De rechtbank heeft vastgesteld dat de fietsoverkapping, gezien de buitenmaten, niet voldoet aan de criteria voor een gebouw zoals gedefinieerd in de Woningwet. De rechtbank oordeelde dat de fietsoverkapping aan drie zijden met wanden omsloten is en een hoogte heeft tussen de 80 en 96 centimeter, waardoor een volwassen persoon er niet normaal kan staan of lopen. Dit betekent dat de fietsoverkapping niet als een gebouw kan worden aangemerkt, en de rechtbank concludeerde dat verweerder op onjuiste gronden had bepaald dat het bouwplan niet in overeenstemming was met het bestemmingsplan.
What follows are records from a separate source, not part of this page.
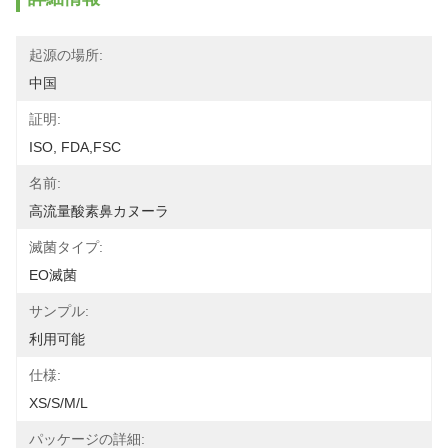
起源の場所:
中国
証明:
ISO, FDA,FSC
名前:
高流量酸素鼻カヌーラ
滅菌タイプ:
EO滅菌
サンプル:
利用可能
仕様:
XS/S/M/L
パッケージの詳細: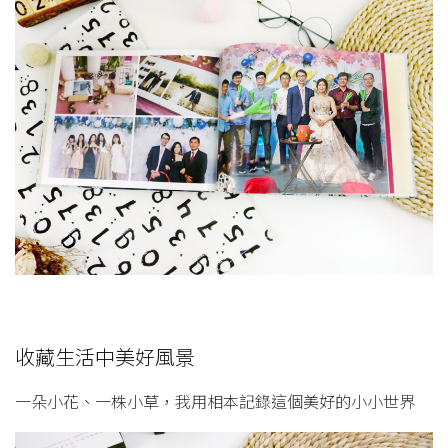
收藏生活中美好風景
一朵小花、一株小草，我用相本記錄這個美好的小小世界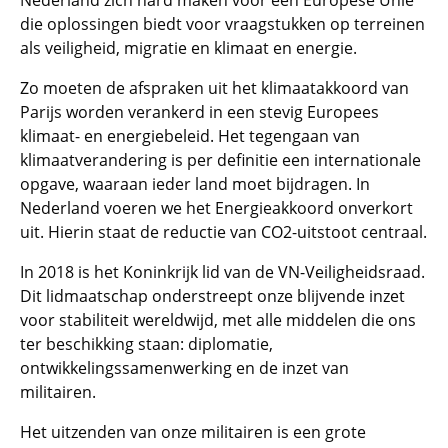
Nederland zich hard maken voor een Europese Unie
die oplossingen biedt voor vraagstukken op terreinen
als veiligheid, migratie en klimaat en energie.
Zo moeten de afspraken uit het klimaatakkoord van
Parijs worden verankerd in een stevig Europees
klimaat- en energiebeleid. Het tegengaan van
klimaatverandering is per definitie een internationale
opgave, waaraan ieder land moet bijdragen. In
Nederland voeren we het Energieakkoord onverkort
uit. Hierin staat de reductie van CO2-uitstoot centraal.
In 2018 is het Koninkrijk lid van de VN-Veiligheidsraad.
Dit lidmaatschap onderstreept onze blijvende inzet
voor stabiliteit wereldwijd, met alle middelen die ons
ter beschikking staan: diplomatie,
ontwikkelingssamenwerking en de inzet van
militairen.
Het uitzenden van onze militairen is een grote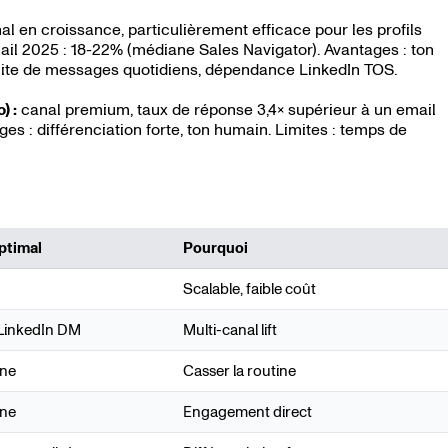
l en croissance, particulièrement efficace pour les profils
Mail 2025 : 18-22% (médiane Sales Navigator). Avantages : ton
: limite de messages quotidiens, dépendance LinkedIn TOS.
) :
canal premium, taux de réponse 3,4× supérieur à un email
ages : différenciation forte, ton humain. Limites : temps de
ptimal
Pourquoi
Scalable, faible coût
 LinkedIn DM
Multi-canal lift
one
Casser la routine
one
Engagement direct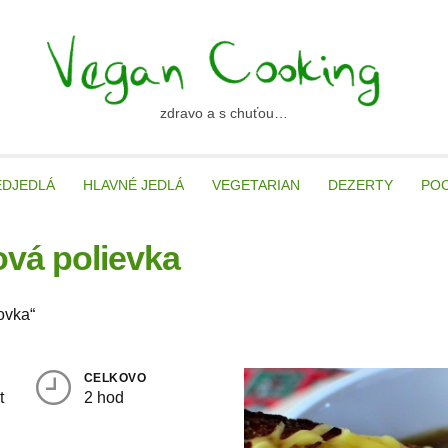
zdravo a s chuťou…
ancooking.sk
EDJEDLÁ
HLAVNÉ JEDLÁ
VEGETARIAN
DEZERTY
PO
ová polievka
lovka“
CELKOVO
t
2 hod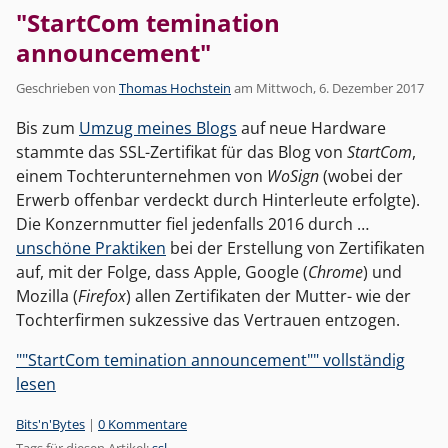
"StartCom temination
announcement"
Geschrieben von
Thomas Hochstein
am
Mittwoch, 6. Dezember 2017
Bis zum
Umzug meines Blogs
auf neue Hardware
stammte das SSL-Zertifikat für das Blog von
StartCom
,
einem Tochterunternehmen von
WoSign
(wobei der
Erwerb offenbar verdeckt durch Hinterleute erfolgte).
Die Konzernmutter fiel jedenfalls 2016 durch …
unschöne Praktiken
bei der Erstellung von Zertifikaten
auf, mit der Folge, dass Apple, Google (
Chrome
) und
Mozilla (
Firefox
) allen Zertifikaten der Mutter- wie der
Tochterfirmen sukzessive das Vertrauen entzogen.
""StartCom temination announcement"" vollständig
lesen
Kategorien:
Bits'n'Bytes
|
0 Kommentare
Tags für diesen Artikel:
ssl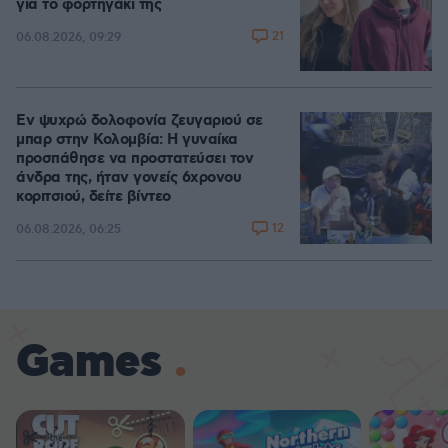
για το φορτηγάκι της
21
06.08.2026, 09:29
Εν ψυχρώ δολοφονία ζευγαριού σε
μπαρ στην Κολομβία: Η γυναίκα
προσπάθησε να προστατεύσει τον
άνδρα της, ήταν γονείς 6χρονου
κοριτσιού, δείτε βίντεο
12
06.08.2026, 06:25
Games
De rechtbank verklaarde het beroep van eiseres gegrond, vernietigde het bestreden besluit van 29 april 2008 en gelastte dat de gemeente Heemstede het door eiseres betaalde griffierecht van € 145,-- aan haar vergoedt. Tegen deze uitspraak staat hoger beroep open bij de Afdeling bestuursrechtspraak van de Raad van State. De rechtbank heeft geen aanleiding gezien voor een proceskostenveroordeling.

Uitspraak

RECHTBANK HAARLEM
Sector bestuursrecht
zaaknummer: AWB 08 - 4782
uitspraak van de enkelvoudige kamer van 5 februari 2009
in de zaak van:
[eiseres],
wonende te [woonplaats],
eiseres,
tegen:
het college van burgemeester en wethouders van Heemstede,
verweerder.
1. Procesverloop
Bij besluit van 8 oktober 2007 heeft verweerder geweigerd vrijstelling krachtens artikel 19, derde lid, Wet op de Ruimtelijke Ordening (WRO) en bouwvergunning te verlenen voor het plaatsen van een fietsoverkapping/speelhuis op het perceel, plaatselijk bekend [adres].
Tegen dit besluit heeft eiseres bij brief van 20 november 2007 bezwaar gemaakt.
Bij besluit van 29 april 2008 heeft verweerder het bezwaar deels gegrond en deels ongegrond verklaard, het besluit van 8 oktober 2007 herroepen en de aanvraag wederom geweigerd.
Daarbij heeft verweerder verwezen naar het advies van 28 maart 2008, van de commissie voor bezwaarschriften.
Tegen dit besluit heeft eiseres bij brief van 20 juni 2008 beroep ingesteld.
Verweerder heeft op de zaak betrekking hebbende stukken ingezonden en een verweerschrift ingediend.
Eiseres heeft bij brief van 9 november 2008 nadere stukken toegezonden.
Het beroep is behandeld ter zitting van 27 november 2008, alwaar eiseres werd vertegenwoordigd door haar echtgenoot [echtgenoot]. Verweerder heeft zich doen vertegenwoordigen door mr. drs. M.R. Staller, werkzaam bij de gemeente Heemstede.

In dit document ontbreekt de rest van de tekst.